◆ Data for review:
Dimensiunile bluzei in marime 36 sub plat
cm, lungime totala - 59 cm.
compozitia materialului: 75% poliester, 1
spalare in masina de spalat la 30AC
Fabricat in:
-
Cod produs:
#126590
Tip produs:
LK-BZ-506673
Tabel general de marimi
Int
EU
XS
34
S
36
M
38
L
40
...
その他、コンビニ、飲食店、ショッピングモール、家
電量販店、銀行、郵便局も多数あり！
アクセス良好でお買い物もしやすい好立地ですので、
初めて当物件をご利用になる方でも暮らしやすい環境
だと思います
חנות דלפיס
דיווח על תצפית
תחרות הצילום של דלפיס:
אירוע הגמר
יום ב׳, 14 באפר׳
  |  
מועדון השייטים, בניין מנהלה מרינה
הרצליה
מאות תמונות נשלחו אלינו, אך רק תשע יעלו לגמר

◆ Problem statement: Each line in the listing above from the one containing "その他、コンビニ、飲食店、ショッピングモール、家" through the one containing "מאות תמונות נשלחו אלינו, אך רק תשע יעלו לגמר" should be repeated exactly, and no other line.

◆ Response box:
その他、コンビニ、飲食店、ショッピングモール、家
電量販店、銀行、郵便局も多数あり！
アクセス良好でお買い物もしやすい好立地ですので、
初めて当物件をご利用になる方でも暮らしやすい環境
だと思います
חנות דלפיס
דיווח על תצפית
תחרות הצילום של דלפיס:
אירוע הגמר
יום ב׳, 14 באפר׳
  |  
מועדון השייטים, בניין מנהלה מרינה
הרצליה
מאות תמונות נשלחו אלינו, אך רק תשע יעלו לגמר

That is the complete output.